We first compare the kinematic behaviour along the bulge minor axis (Table 3) with previous results from the literature. We saw in Sect. 3 that our Baade's Window radial velocity dispersion excellently agrees with previous measurements. At $b=-6\hbox {$^\circ $ }$ our radial velocity dispersion is lower than the BRAVA measure ( $\sigma_{\rm r}=108 \pm 7$ km s-1, Howard et al. 2008).
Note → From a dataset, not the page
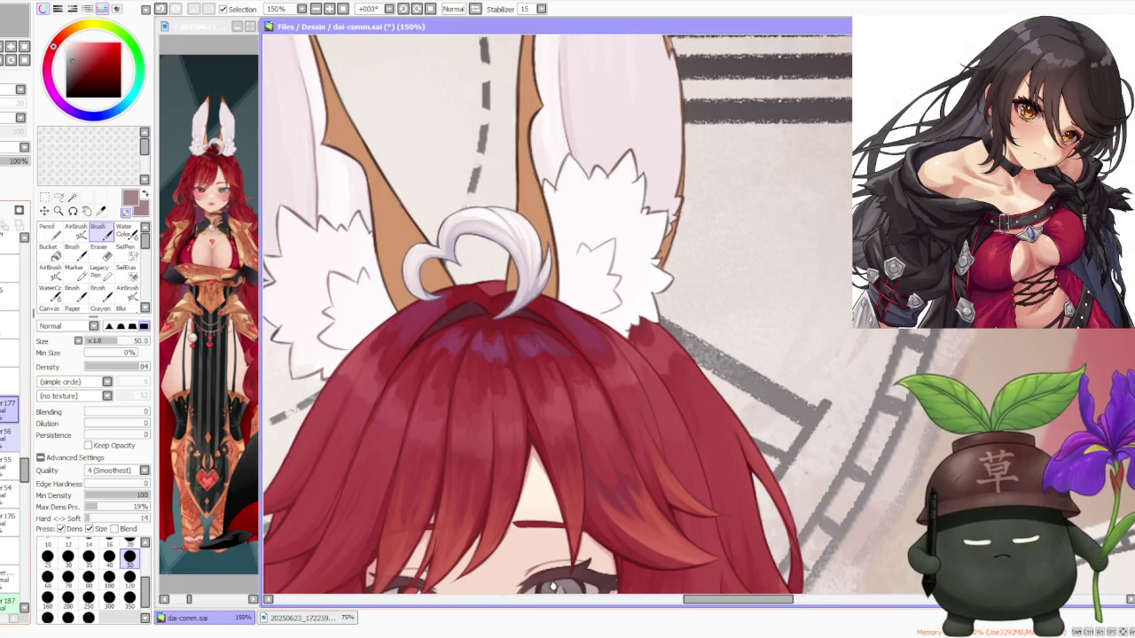
{"action": "left_click", "coordinate": [9, 436]}
{"action": "left_click", "coordinate": [9, 459]}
The decrease of the radial velocity dispersion with galactic latitude we observe is consistent with the SiO maser measurements of Izumiura et al. (1995).
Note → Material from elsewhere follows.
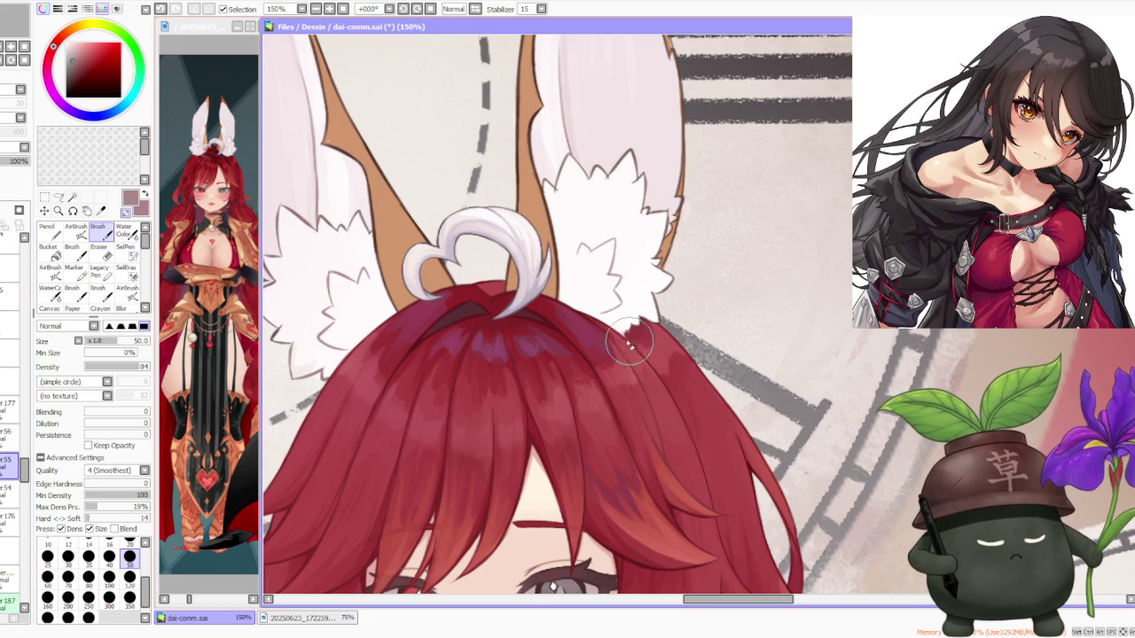
- Pick the light fur colour and extend the right ear's white tuft down into the hair
{"action": "scroll", "coordinate": [631, 346], "scroll_direction": "up", "scroll_amount": 4}
{"action": "scroll", "coordinate": [631, 359], "scroll_direction": "down", "scroll_amount": 2}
All fields show a negligible skew, while the kurtosis is different. This variation of the kurtosis was not detected in Howard et al. (2008). At $b=-12\hbox{$^\circ$ }$the distribution is significantly pointy (with 99.3% confidence according to the Anscombe-Glynn kurtosis test), indicating that the kinematics are significantly affected by the disc. At $b=-6\hbox {$^\circ $ }$ the kurtosis becomes consistent with zero. In Baade's Window the distribution is significantly flattened (with 93% confidence in the RGB sample and 99.8% in the red clump sample). Sharples et al. (1990) and Rangwala et al. (2009) also measured a skew consistent with zero and kurtosis significantly negative in Baade's Window, indicating that the distributions are flat-topped rather than peaked. Rangwala et al. (2009) concludes that this seems to be consistent with a model of the bar with stars in elongated orbits forming two streams at different mean radial velocities, broadening and flattening the total distribution.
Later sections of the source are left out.